*** Task material ***

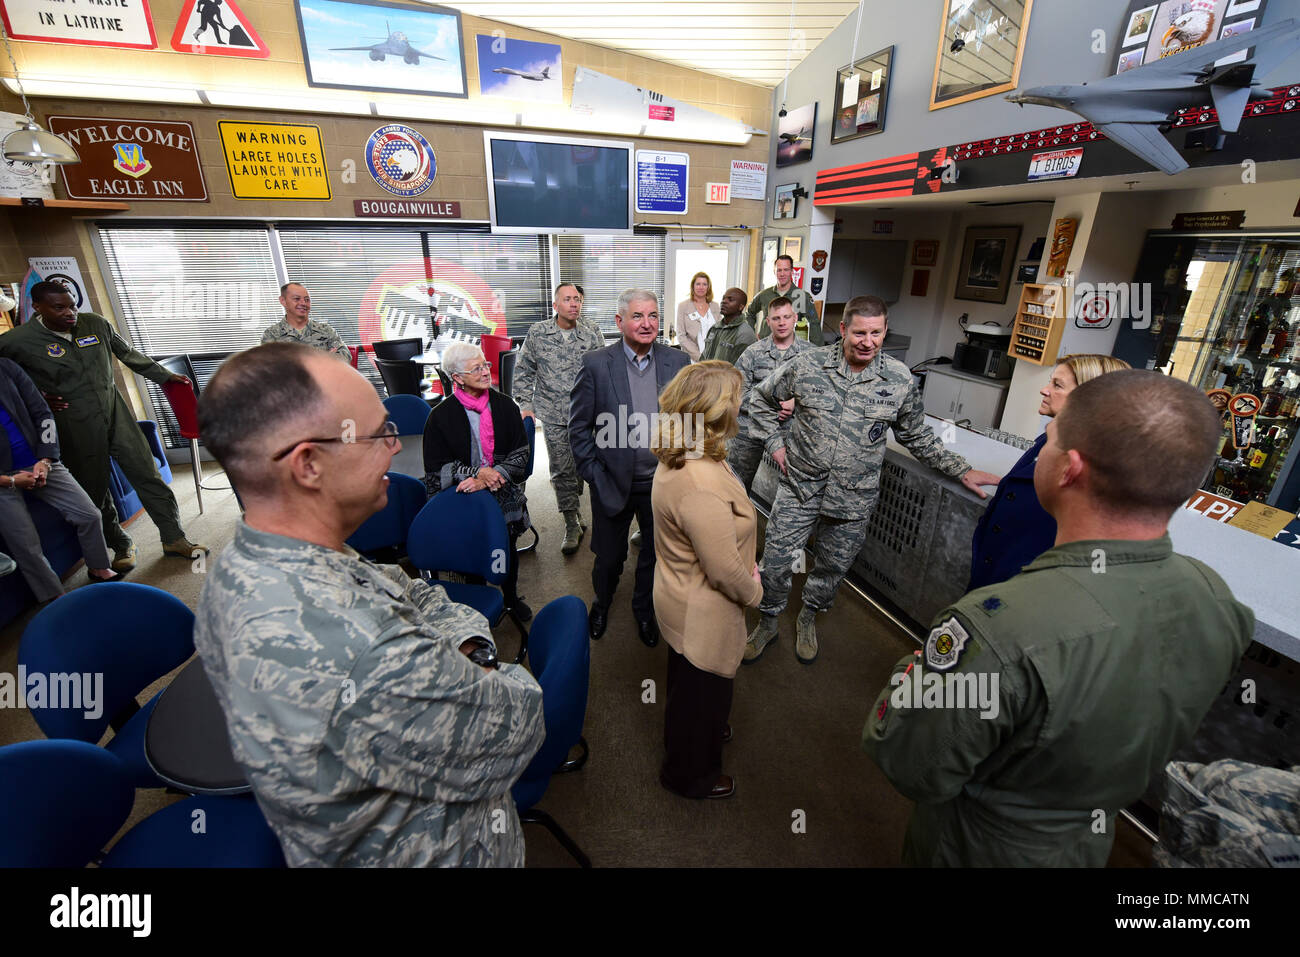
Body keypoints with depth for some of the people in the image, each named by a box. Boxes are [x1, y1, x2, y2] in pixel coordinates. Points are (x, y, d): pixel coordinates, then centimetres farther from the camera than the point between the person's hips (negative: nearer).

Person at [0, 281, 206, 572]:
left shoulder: (96, 324, 2)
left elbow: (129, 355, 15)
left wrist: (165, 376, 17)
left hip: (116, 416, 2)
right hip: (77, 431, -2)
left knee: (148, 475, 2)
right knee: (95, 492, 7)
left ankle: (174, 539, 10)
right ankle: (121, 546, 24)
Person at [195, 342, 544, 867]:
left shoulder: (240, 565, -13)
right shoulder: (368, 655, -43)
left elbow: (419, 596, -4)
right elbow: (517, 731, -28)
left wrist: (467, 651, -19)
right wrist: (484, 669, -10)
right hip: (436, 851, -6)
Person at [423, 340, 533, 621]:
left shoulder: (504, 405, -3)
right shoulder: (441, 416, -10)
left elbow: (520, 455, -4)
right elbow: (437, 470, -8)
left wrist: (489, 477, -18)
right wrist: (477, 473, -21)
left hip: (504, 497, 3)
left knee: (508, 549, 18)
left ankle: (511, 596, 44)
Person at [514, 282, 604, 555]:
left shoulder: (592, 334, 2)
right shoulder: (537, 333, 2)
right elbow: (523, 371, 8)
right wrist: (525, 405, 1)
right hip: (554, 418, 0)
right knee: (562, 471, 5)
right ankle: (572, 525, 18)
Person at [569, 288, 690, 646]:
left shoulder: (678, 362, -4)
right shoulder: (596, 364, -10)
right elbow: (579, 426, -5)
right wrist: (593, 474, -9)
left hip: (664, 483, 2)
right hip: (613, 483, -1)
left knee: (656, 553, 20)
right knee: (608, 557, 18)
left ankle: (644, 608, 49)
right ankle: (602, 603, 50)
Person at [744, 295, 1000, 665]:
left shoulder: (900, 380, -3)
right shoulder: (807, 365, -7)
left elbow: (918, 437, 10)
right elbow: (761, 399, 7)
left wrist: (961, 470, 6)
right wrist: (776, 443, 1)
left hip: (854, 497, 1)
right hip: (799, 486, -1)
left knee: (833, 567, 16)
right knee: (775, 561, 5)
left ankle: (808, 618, 44)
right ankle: (768, 624, 31)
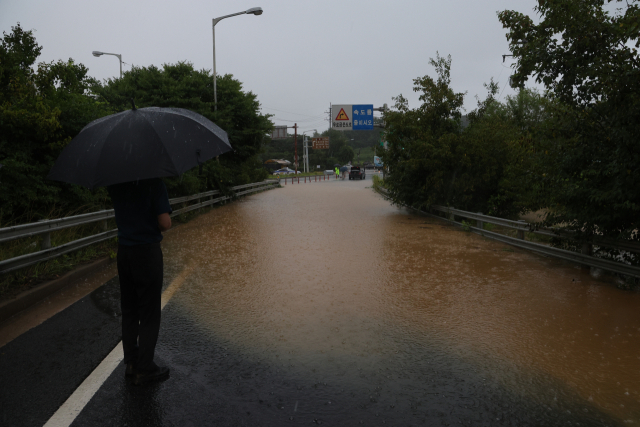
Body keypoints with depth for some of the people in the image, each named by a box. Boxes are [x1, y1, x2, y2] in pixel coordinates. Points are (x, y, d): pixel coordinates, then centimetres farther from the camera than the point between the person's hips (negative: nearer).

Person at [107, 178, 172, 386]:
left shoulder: (115, 183, 1)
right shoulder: (154, 183, -17)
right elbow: (165, 223, -20)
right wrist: (156, 227, 2)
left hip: (123, 251, 6)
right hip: (147, 251, -6)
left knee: (129, 311, 17)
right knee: (149, 314, 5)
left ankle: (131, 363, 27)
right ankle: (145, 369, 12)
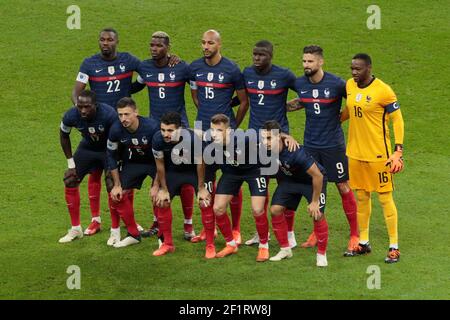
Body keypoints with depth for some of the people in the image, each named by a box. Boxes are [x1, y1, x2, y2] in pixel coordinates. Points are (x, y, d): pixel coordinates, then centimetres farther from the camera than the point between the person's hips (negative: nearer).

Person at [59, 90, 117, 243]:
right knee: (70, 182, -4)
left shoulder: (109, 114, -36)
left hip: (109, 149, -3)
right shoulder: (71, 116, -26)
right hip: (87, 148, 3)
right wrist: (70, 161, -4)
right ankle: (75, 229, 10)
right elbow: (64, 136, -3)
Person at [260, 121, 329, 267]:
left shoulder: (296, 152, -40)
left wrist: (314, 202, -25)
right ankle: (285, 249, 10)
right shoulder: (265, 150, -23)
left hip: (312, 180, -5)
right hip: (289, 179, 5)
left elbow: (318, 176, -32)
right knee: (275, 209, -8)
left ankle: (322, 254, 2)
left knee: (317, 215, -18)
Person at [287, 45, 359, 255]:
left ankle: (355, 235, 8)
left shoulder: (336, 84, -15)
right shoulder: (300, 84, -1)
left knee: (343, 187, 0)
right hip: (310, 144, 4)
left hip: (333, 144, -4)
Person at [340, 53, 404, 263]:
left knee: (385, 198, -1)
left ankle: (394, 247, 6)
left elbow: (397, 120, -11)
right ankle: (363, 243, 25)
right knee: (361, 196, 14)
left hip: (378, 154, -6)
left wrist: (398, 151, -15)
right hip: (355, 152, 6)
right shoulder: (350, 85, 4)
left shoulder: (383, 91, -15)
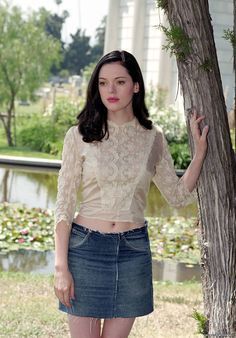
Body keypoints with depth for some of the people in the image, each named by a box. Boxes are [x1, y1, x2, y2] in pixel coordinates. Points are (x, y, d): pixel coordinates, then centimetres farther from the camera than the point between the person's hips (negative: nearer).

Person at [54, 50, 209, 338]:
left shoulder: (153, 138, 5)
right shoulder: (79, 136, -3)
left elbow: (178, 195, 11)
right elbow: (64, 205, -3)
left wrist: (200, 150, 2)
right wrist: (61, 267, -8)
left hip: (133, 249, 2)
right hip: (86, 246, -2)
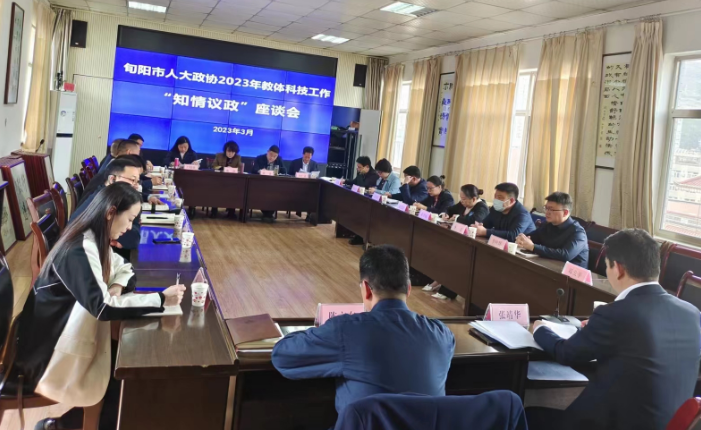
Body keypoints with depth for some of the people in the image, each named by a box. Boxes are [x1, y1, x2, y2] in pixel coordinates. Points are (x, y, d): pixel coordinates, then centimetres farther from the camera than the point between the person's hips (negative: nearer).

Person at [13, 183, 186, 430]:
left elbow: (125, 269, 14)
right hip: (49, 351, -8)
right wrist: (161, 299, -30)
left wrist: (116, 287, -9)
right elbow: (102, 307, -33)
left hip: (67, 335, 8)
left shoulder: (94, 240, 2)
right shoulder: (79, 251, -27)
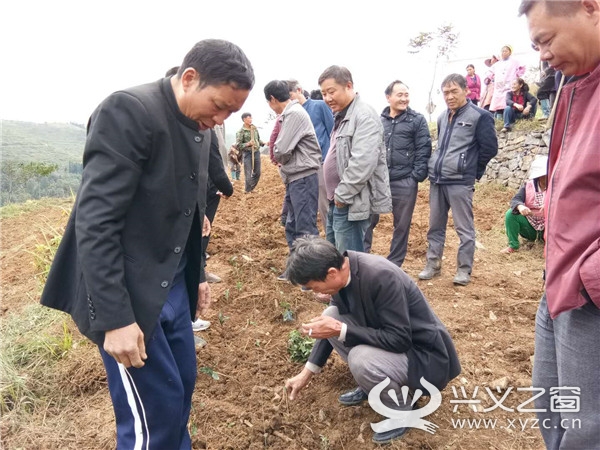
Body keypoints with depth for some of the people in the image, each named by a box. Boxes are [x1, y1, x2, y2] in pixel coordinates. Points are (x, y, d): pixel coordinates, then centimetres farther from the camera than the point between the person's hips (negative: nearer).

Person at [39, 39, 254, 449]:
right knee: (156, 406, 1)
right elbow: (96, 223, -23)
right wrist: (115, 317, -23)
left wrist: (198, 275, 17)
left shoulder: (200, 129, 6)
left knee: (183, 385, 16)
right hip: (126, 292, -8)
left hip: (172, 285, 8)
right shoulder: (128, 111, -19)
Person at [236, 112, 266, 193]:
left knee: (257, 173, 11)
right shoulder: (241, 131, -9)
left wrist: (263, 143, -1)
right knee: (248, 174, -1)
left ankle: (251, 188, 29)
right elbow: (238, 145, -11)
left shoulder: (255, 128, 8)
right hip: (247, 154, -6)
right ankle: (247, 191, 15)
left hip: (256, 152, 6)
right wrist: (248, 144, -22)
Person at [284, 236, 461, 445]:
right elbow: (335, 323, 5)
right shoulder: (343, 267, -8)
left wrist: (340, 330, -30)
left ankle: (402, 410, -1)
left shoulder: (381, 277, -33)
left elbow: (400, 340, -29)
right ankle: (370, 384, 14)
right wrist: (307, 372, 7)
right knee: (331, 316, -3)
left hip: (423, 353, -8)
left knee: (361, 359, -32)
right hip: (392, 337, 8)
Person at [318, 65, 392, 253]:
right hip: (336, 203, 10)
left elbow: (362, 163, -26)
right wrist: (335, 196, 16)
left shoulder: (364, 116, -15)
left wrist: (342, 195, -18)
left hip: (351, 204, -10)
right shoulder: (341, 116, 17)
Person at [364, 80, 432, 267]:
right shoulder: (378, 120, 10)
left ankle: (394, 265, 22)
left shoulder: (417, 120, 2)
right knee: (367, 221, 4)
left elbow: (423, 150, -3)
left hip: (404, 183, -2)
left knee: (401, 226, 8)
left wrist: (417, 176, -10)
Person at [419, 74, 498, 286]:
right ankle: (433, 265, 23)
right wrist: (435, 166, 16)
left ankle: (464, 270, 11)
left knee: (464, 229, 1)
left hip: (460, 182, -7)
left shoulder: (479, 116, -6)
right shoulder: (442, 118, 16)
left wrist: (472, 170, -1)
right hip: (436, 180, 7)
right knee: (435, 226, 12)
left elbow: (490, 148, -6)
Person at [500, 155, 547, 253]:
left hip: (547, 226, 0)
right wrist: (520, 206, -43)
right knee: (510, 214, -23)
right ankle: (513, 245, -10)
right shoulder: (528, 186, -4)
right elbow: (515, 200, -17)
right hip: (530, 224, 0)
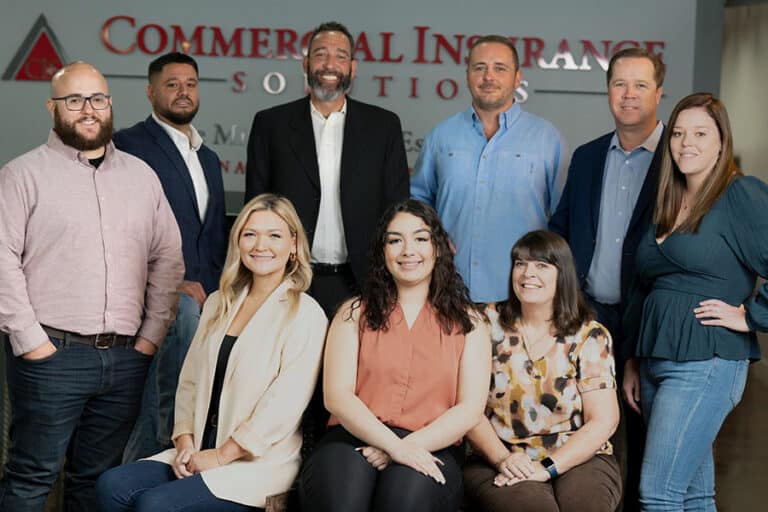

***

Problem requirements: Leave the pictures out. Output, exactly, the lines of the material above starting at the line containing "right shoulder: (596, 364, -10)" and ending at the line containing "left ankle: (131, 363, 27)".

Expected answer:
right shoulder: (596, 364, -10)
right elbow: (579, 426, -5)
right wrist: (593, 474, -9)
left hip: (664, 483, 2)
right hip: (613, 483, -1)
left knee: (656, 553, 20)
right knee: (608, 557, 18)
left ankle: (644, 608, 49)
right ankle: (602, 603, 50)
Person at [744, 295, 1000, 665]:
left shoulder: (900, 380, -3)
right shoulder: (807, 365, -7)
left elbow: (918, 437, 10)
right elbow: (761, 399, 7)
left wrist: (961, 470, 6)
right wrist: (776, 443, 1)
left hip: (854, 497, 1)
right hip: (799, 486, -1)
left knee: (833, 567, 16)
right knee: (775, 561, 5)
left ankle: (808, 618, 44)
right ankle: (768, 624, 31)
Body keypoints with depth for some of the people in the image, each named by a box. Boxes are [x1, y1, x2, y2] in pixel coordinates. Points are (x, y, d): pixel coordinates, then centimetres farther from the camera than the point between the person's hips (negative: nearer).

Person at [107, 178, 172, 386]:
left shoulder: (115, 183, 1)
right shoulder: (154, 183, -17)
right elbow: (165, 223, -20)
right wrist: (156, 227, 2)
left hip: (123, 251, 6)
right hip: (147, 251, -6)
left knee: (129, 311, 17)
right knee: (149, 314, 5)
left ankle: (131, 363, 27)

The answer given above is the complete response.